MINNESOTA VALLEY LUTHERAN (2-1) AT WABASSO (0-3) 3 PM SATURDAY

MVL head football coach Jim Buboltz said Wabasso is a young team that is excited to play.

“They will try to scatter you with their attack and run underneath,” he said. “They’re pretty even in run-pass, but overall they try to scatter you (defensively) and make you feel uncomfortable.”

Now 2-1 after a tough 13-6 loss last week to Martin County West, Buboltz said while this loss stings, it will also be a loss that will help the Chargers focus.

“We have to learn how to finish practices and finish games,” he said. “And that’s early in the year – I’d rather have that kind of loss in week 3 than week 10. We’ll learn from that and improve.

“Even in defeat we learned a lot and because of that we see that leadership coming out. They want to improve – they wanted to come back to training this week very focused.

Buboltz reiterated that the Chargers have plenty of weapons in their arsenal, from running backs to wide receivers to linemen.

“The biggest thing was Cole (Thompson) becoming a quarterback. You take a player who would probably have rewritten the receiving record book and be a receiver in college. You’re asking him to make this change because he’s such a special athlete.

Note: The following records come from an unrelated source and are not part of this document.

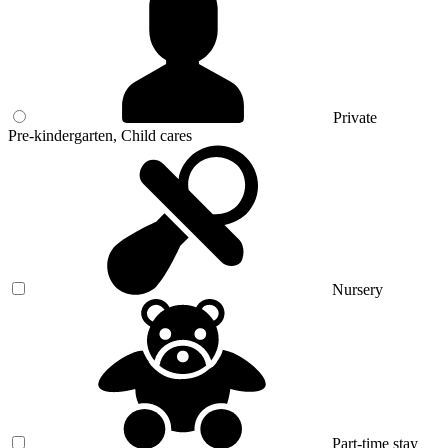
Private
Pre-kindergarten, Child cares
Nursery
Part-time stay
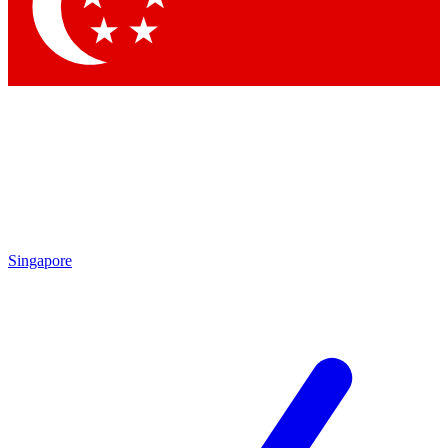
Contact me with news and offers from other Future brands
By submitting your information you agree to the
Terms & Conditions
and
Privacy Policy
and are aged 16 or over.
Singapore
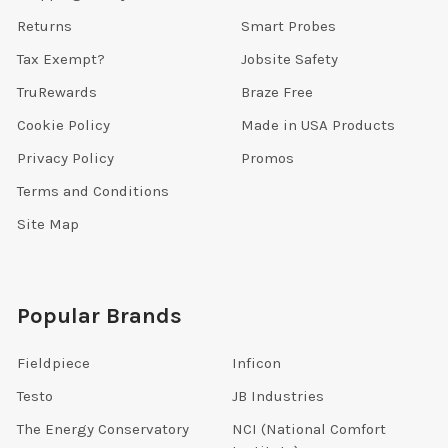
Returns
Smart Probes
Tax Exempt?
Jobsite Safety
TruRewards
Braze Free
Cookie Policy
Made in USA Products
Privacy Policy
Promos
Terms and Conditions
Site Map
Popular Brands
Fieldpiece
Inficon
Testo
JB Industries
The Energy Conservatory
NCI (National Comfort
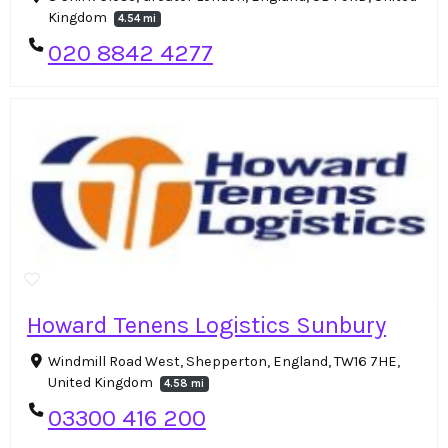
Kingdom
4.54 mi
020 8842 4277
Howard Tenens Logistics Sunbury
Windmill Road West, Shepperton, England, TW16 7HE,
United Kingdom
4.58 mi
03300 416 200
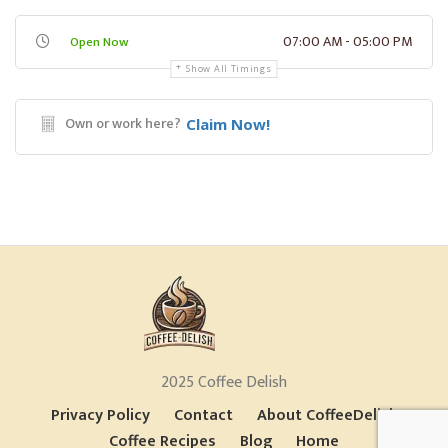
07:00 AM - 05:00 PM
Open Now
Show All Timings
Own or work here?
Claim Now!
2025 Coffee Delish
Privacy Policy
Contact
About CoffeeDelish
Coffee Recipes
Blog
Home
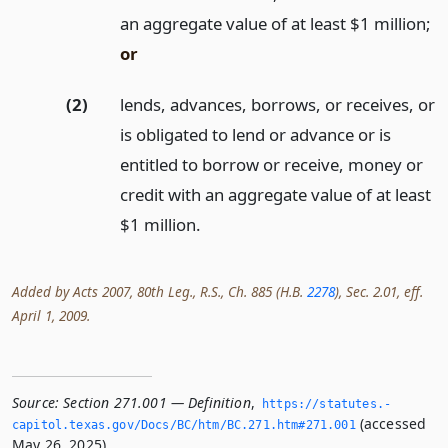
an aggregate value of at least $1 million;
or
(2)
lends, advances, borrows, or receives, or
is obligated to lend or advance or is
entitled to borrow or receive, money or
credit with an aggregate value of at least
$1 million.
Added by Acts 2007, 80th Leg., R.S., Ch. 885 (H.B.
2278
), Sec. 2.01, eff.
April 1, 2009.
Source:
Section 271.001 — Definition
,
https://statutes.­
(accessed
capitol.­texas.­gov/Docs/BC/htm/BC.­271.­htm#271.­001
May 26, 2025).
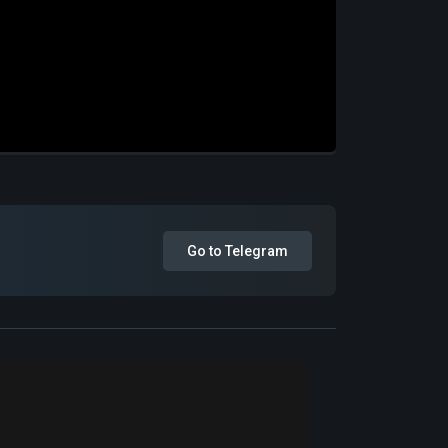
Go to Telegram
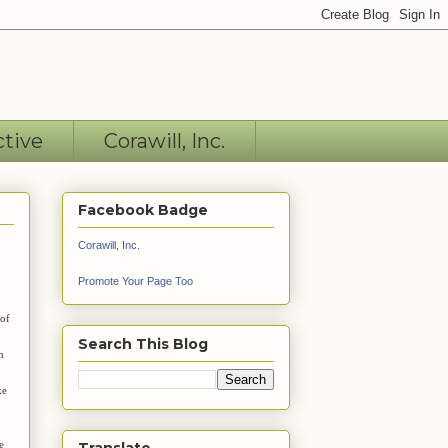
ctive
Corawill, Inc.
Facebook Badge
Corawill, Inc.
Promote Your Page Too
 of
Search This Blog
m
ke
e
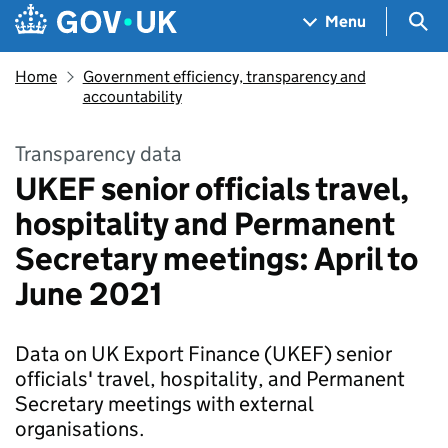
Skip to main content
Navigation menu
Sea
Menu
Home
Government efficiency, transparency and
accountability
Transparency data
UKEF senior officials travel,
hospitality and Permanent
Secretary meetings: April to
June 2021
Data on UK Export Finance (UKEF) senior
officials' travel, hospitality, and Permanent
Secretary meetings with external
organisations.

“He’s doing this because he’s willing to sacrifice personal goals for the team. He’s going to keep improving there too.

Buboltz also sang the praises of his team’s defense.

“Most of the time, keeping a team at 13 points gets you a win,” he said. “We have Landen (Merseth) there, with Malachi (Kohls) and then the athletes we have on the outside. We have areas where we will continue to improve, but our defense is going to keep us in many games.

“Our defense only gave up a first down in the first half but we only had 6 points on the board in the first half. We controlled the time of possession, but we need to put more points on the board We have to finish.

LUVERNE (2-1) AT NEW ULM HIGH SCHOOL (0-3) FRIDAY 7 PM (RETURN)

New Ulm High School head football coach Derek Lieser said visiting Cardinals will do a number of different things to get the ball to their playmakers.

“They have a few guys they like to move, (Jayson Rops) will line up as a quarterback, tight end, running back or receiver,” Rieser said. “I think they want to be a racing team first, but they will try to take a few hits on the field. Above all, they want to run the ball, but they will try to be explosive with the pass.

And that concerns Lieser.

“We’ve shown that we’re not consistently good enough defensively or offensively (being outscored 133-20 in three games). We have way too many games where we have 10 guys doing their job and one not doing it. It shows that football is a team game. In basketball, a player can take control of a game, but that’s harder to do in football because there are more players on the court.

“So right now we’re trying to find ways to get the 11 guys on the pitch doing their job both in defense and in attack. It’s just simple things like defensive guys taking a block with their bad shoulder or they’re filling in the wrong space and leaving their space open. It’s a mix of offensive and defensive mistakes. We have lots of young children playing. We are not a very experienced team and we are not a senior-run team. So we’re going through these growing pains.

Lieser is sad that the Eagles have faced three good teams in their first three games that have combined 7-2 records.

“We were beaten by three good teams, but that doesn’t mean we can’t still succeed,” Lieser said. “We keep trying to grow in training and how we correct our mistakes.”